Task to carry out =
Images excluded, repeat each entry below exactly.

Provided data =
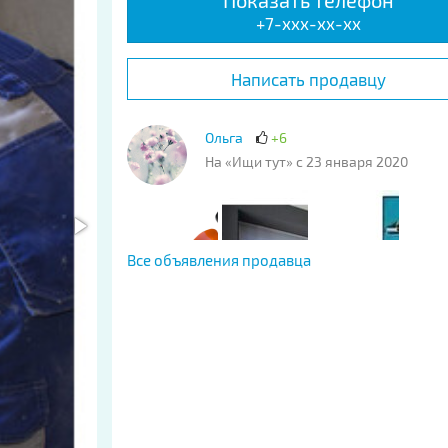
Показать телефон
+7-xxx-xx-xx
Написать продавцу
Ольга
+6
На «Ищи тут» с 23 января 2020
Все объявления продавца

Solution below =
Показать телефон
+7-xxx-xx-xx
Написать продавцу
Ольга
+6
На «Ищи тут» с 23 января 2020
Все объявления продавца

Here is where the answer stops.